Başbakan Recep Tayyip Erdoğan’ın çalışma ofisine "böcek" tabir edilen dinleme cihazı konulmasıyla ilgili yürütülen soruşturma kapsamında g...

Başbakan Recep Tayyip Erdoğan’ın çalışma ofisine "böcek" tabir edilen dinleme cihazı konulmasıyla ilgili yürütülen soruşturma kapsamında gözaltına alınan 11 emniyet mensubunun avukatları açıklama yaptı.
Başbakan Recep Tayyip Erdoğan’ın çalışma ofisine "böcek" tabir edilen dinleme cihazı konulmasıyla ilgili yürütülen soruşturma kapsamında 11 emniyet mensubu gözaltına alındı. Ankara, İstanbul, Diyarbakır, Yozgat ve Karabük’te yapılan operasyonlarda gözaltına alınan 11 emniyet mensubu, sağlık kontrollerinin ardından Ankara Emniyet Müdürlüğü’ne götürüldü. İki gündür sorguları devam eden emniyet mensuplarının avukatları Hakan Dişkeser, Mehmet Sürer ve Hasan Hüseyin Taşpınar kamera karşısına geçerek açıklamada bulundu.
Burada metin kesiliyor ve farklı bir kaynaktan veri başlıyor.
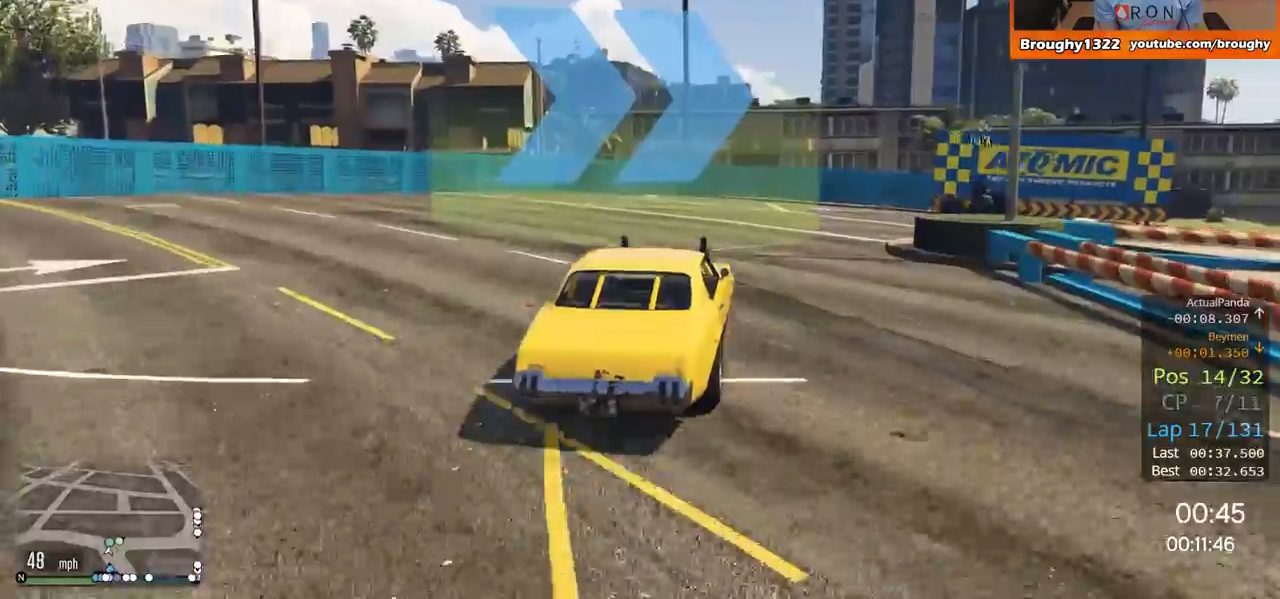
Gameplay with a controller (Xbox layout); each line is a JSON object with the inputs held at the frame after it. "events" lists button and stick changes between this image and that frame as [ms after this image, input, new state], when the widget could be followed in between.
{"buttons": ["L2"], "left_stick": "right", "right_stick": "center", "events": [[116, "R2", "up"], [350, "L2", "down"]]}
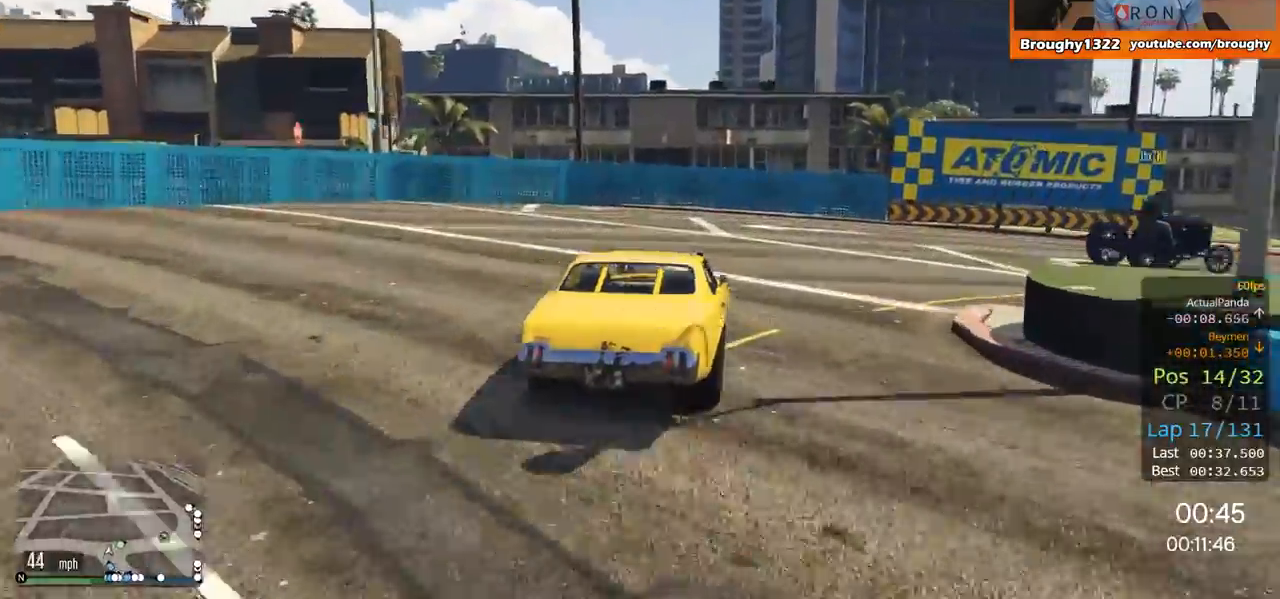
{"buttons": [], "left_stick": "right", "right_stick": "center", "events": [[217, "L2", "up"]]}
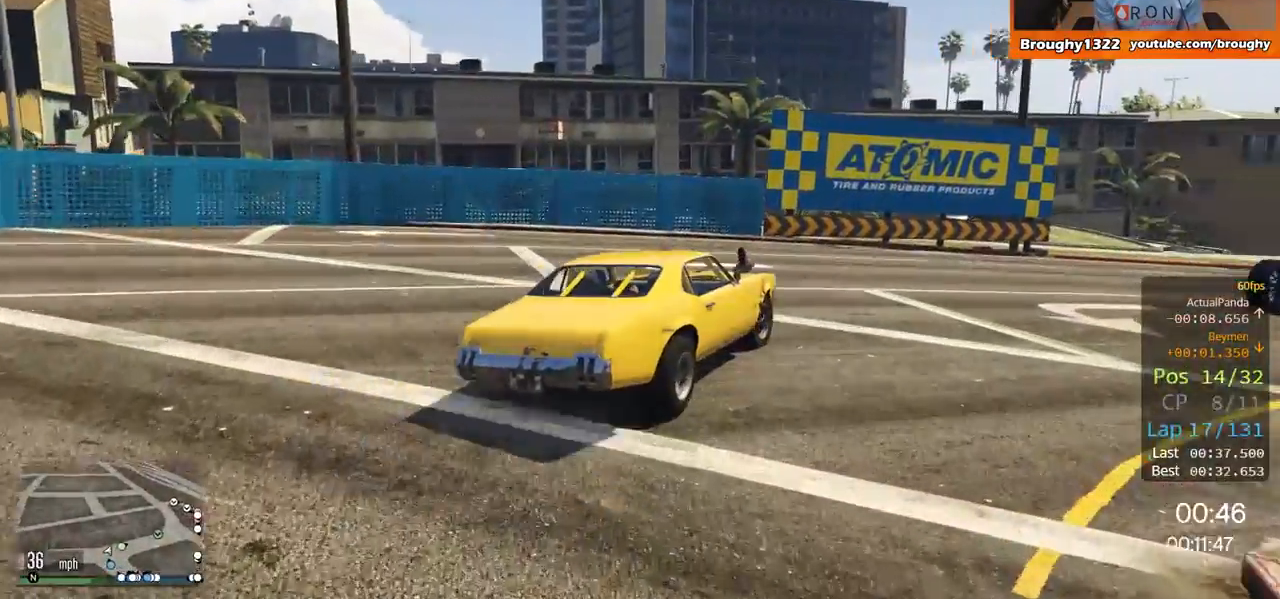
{"buttons": [], "left_stick": "center", "right_stick": "center", "events": [[150, "R2", "down"], [317, "left_stick", "center"], [383, "R2", "up"]]}
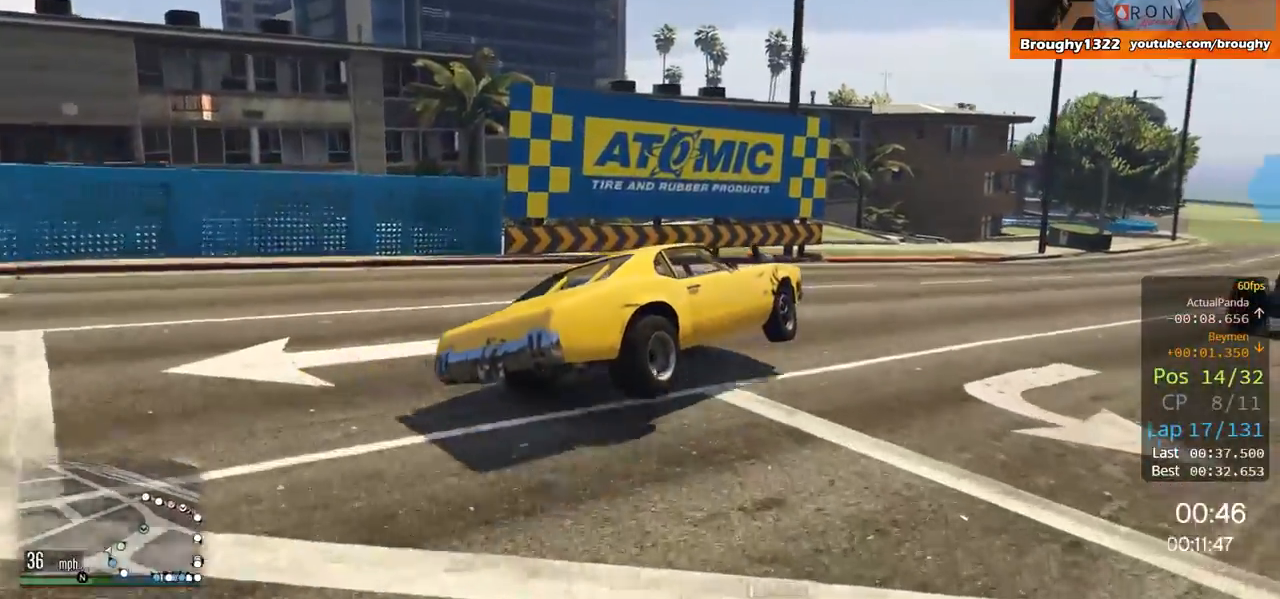
{"buttons": [], "left_stick": "center", "right_stick": "right", "events": [[17, "left_stick", "left"], [200, "left_stick", "right"], [384, "left_stick", "left"], [434, "right_stick", "right"], [484, "left_stick", "center"]]}
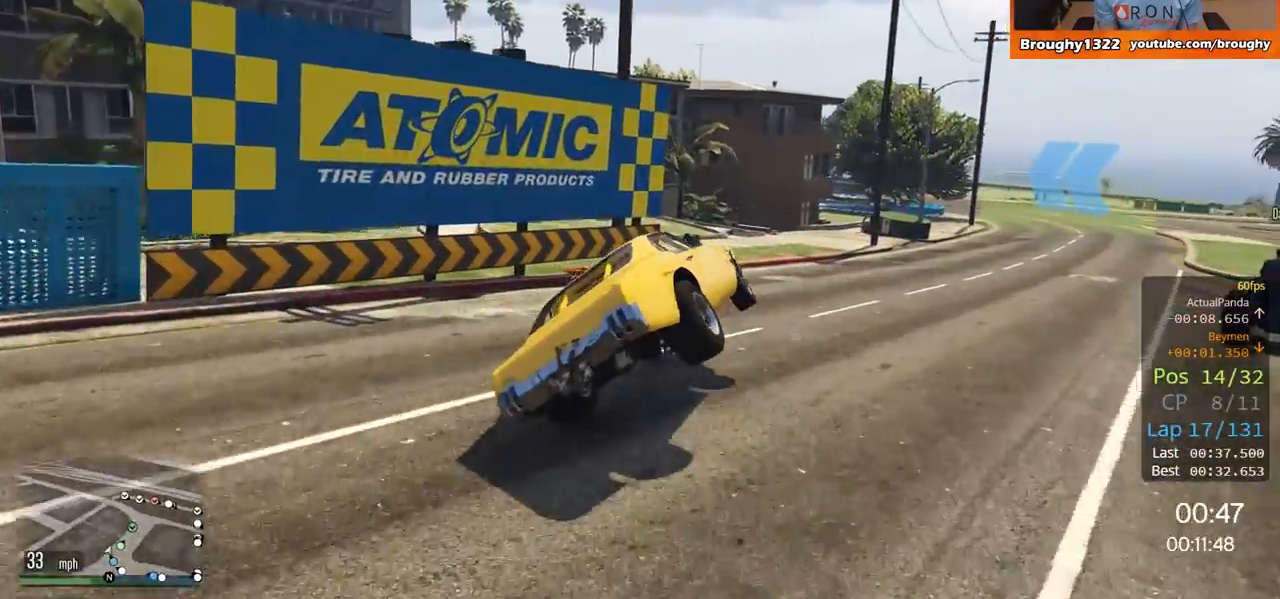
{"buttons": [], "left_stick": "right", "right_stick": "right", "events": [[16, "left_stick", "right"], [116, "right_stick", "center"], [500, "right_stick", "right"]]}
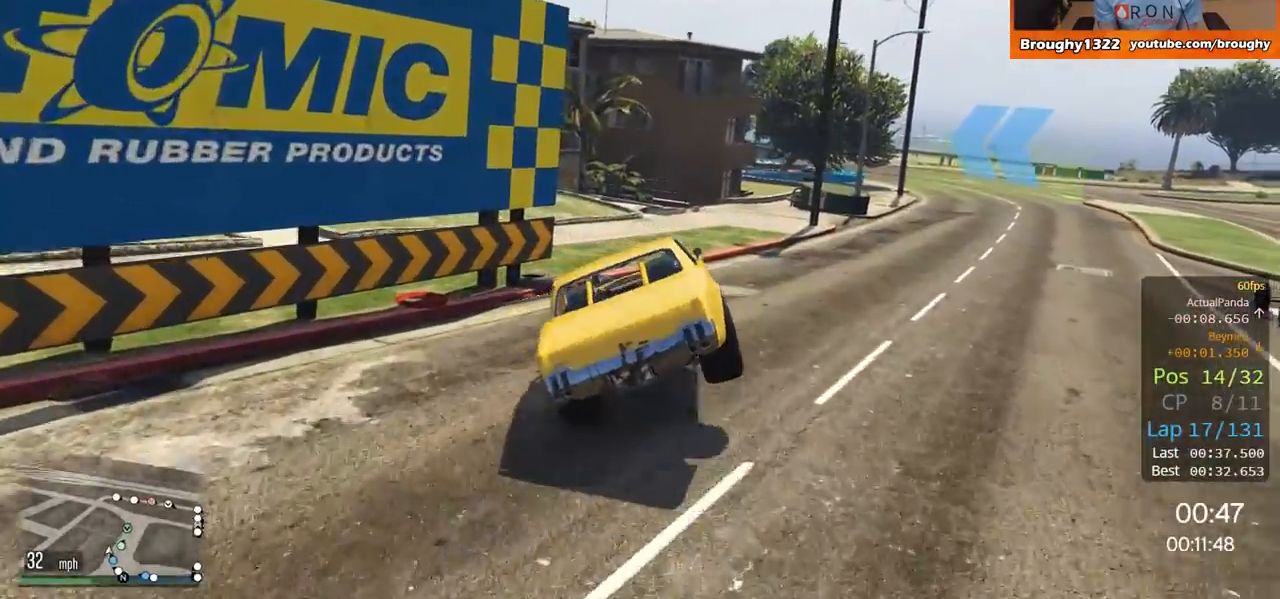
{"buttons": ["R2"], "left_stick": "right", "right_stick": "center", "events": [[284, "R2", "down"], [284, "left_stick", "center"], [317, "right_stick", "center"], [451, "left_stick", "right"]]}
Avukatlar adına açıklamada bulunan avukat Mehmet Sürer, Başbakanlık Teftiş Kurulu tarafından hazırlanan raporun hiçbir hukuki dayanağı ve delillerin olmadığını savunarak, “2013 yılında Sayın Başbakan Erdoğan’ın bir televizyon kanalında katıldığı programda çalışma ofisinde böcek bulunduğunu gündeme getirmesinden sonra yapılan çalışmalarda, oklar bilinçli bir şekilde Emniyet İstihbarat Dairesi’nde ve Başbakanlık Koruma Dairesi’nde çalışan bazı personeller üzerinde yoğunlaştı. Başbakanlık Teftiş Kurulu tarafından hazırlanan raporda hiçbir hukuki dayanağı ve delilleri olmadığı halde sadece ismi geçen personelin hedef yapılarak, tamamen MİT kurumunun raporu baz alınarak mevcut gerçeğin ortaya çıkartılması engellemekle birlikte, sadece bahse konu şahıslar üzerine yönlendirilme yapıldı” dedi.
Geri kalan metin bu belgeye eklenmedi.